What is required: Pick out all lines in the listing holding the string "Liver" and copy them.

Provided data:
-*-*-

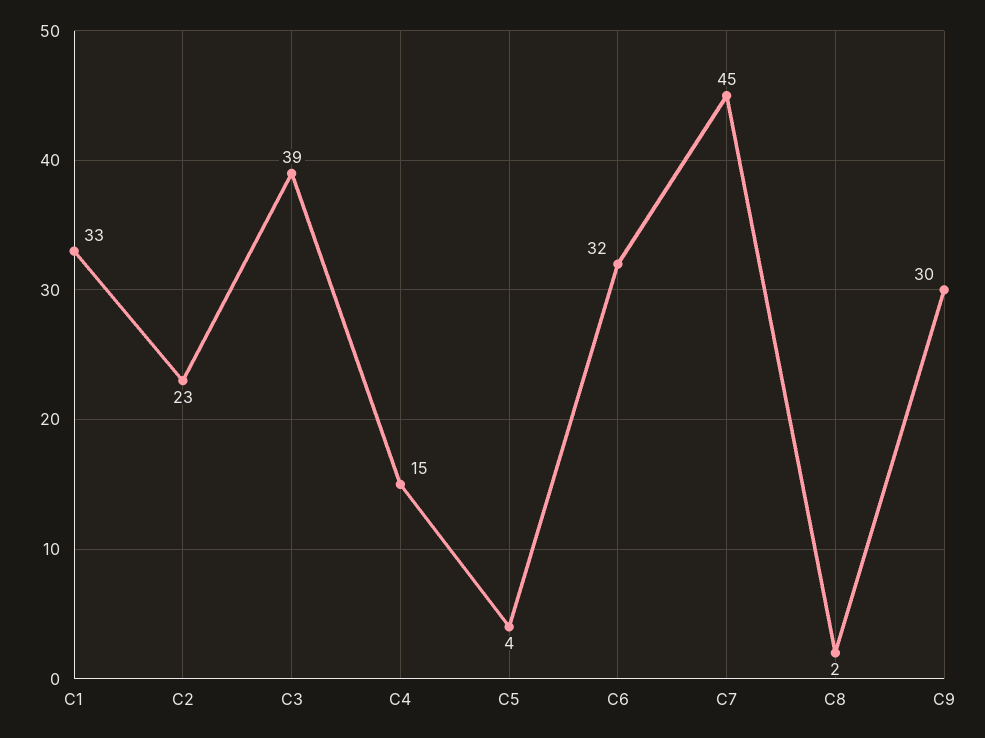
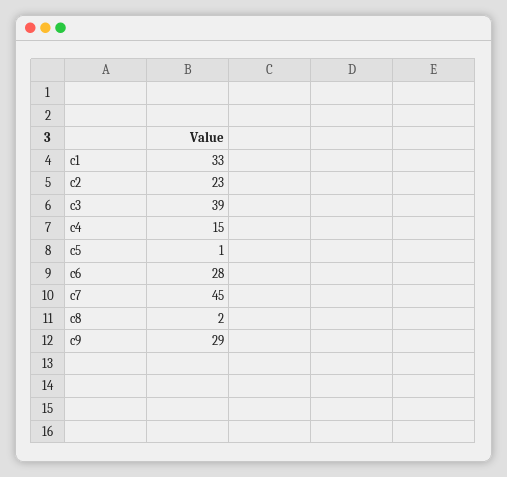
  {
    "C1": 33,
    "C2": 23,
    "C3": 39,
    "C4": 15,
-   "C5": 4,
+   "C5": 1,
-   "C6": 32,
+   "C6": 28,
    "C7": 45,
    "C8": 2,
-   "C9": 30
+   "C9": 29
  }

-*-*-

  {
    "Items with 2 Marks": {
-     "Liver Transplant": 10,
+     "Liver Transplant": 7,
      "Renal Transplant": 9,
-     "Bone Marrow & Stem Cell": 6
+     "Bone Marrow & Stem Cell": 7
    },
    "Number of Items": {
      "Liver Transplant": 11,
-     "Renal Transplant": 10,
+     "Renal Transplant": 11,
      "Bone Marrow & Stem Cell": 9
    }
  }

-*-*-

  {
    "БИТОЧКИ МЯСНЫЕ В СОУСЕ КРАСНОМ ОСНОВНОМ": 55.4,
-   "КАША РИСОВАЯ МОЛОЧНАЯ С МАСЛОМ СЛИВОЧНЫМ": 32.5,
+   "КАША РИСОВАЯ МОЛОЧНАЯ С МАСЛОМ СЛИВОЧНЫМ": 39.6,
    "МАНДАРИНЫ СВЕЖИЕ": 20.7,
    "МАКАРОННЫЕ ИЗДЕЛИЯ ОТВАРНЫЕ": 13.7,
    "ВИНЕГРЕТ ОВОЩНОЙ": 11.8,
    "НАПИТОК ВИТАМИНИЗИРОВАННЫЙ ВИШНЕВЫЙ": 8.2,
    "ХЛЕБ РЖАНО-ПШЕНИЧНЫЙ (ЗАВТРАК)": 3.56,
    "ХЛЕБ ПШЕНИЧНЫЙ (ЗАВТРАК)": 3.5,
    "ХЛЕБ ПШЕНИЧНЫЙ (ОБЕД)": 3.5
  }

-*-*-

Your response:
-     "Liver Transplant": 10,
+     "Liver Transplant": 7,
      "Liver Transplant": 11,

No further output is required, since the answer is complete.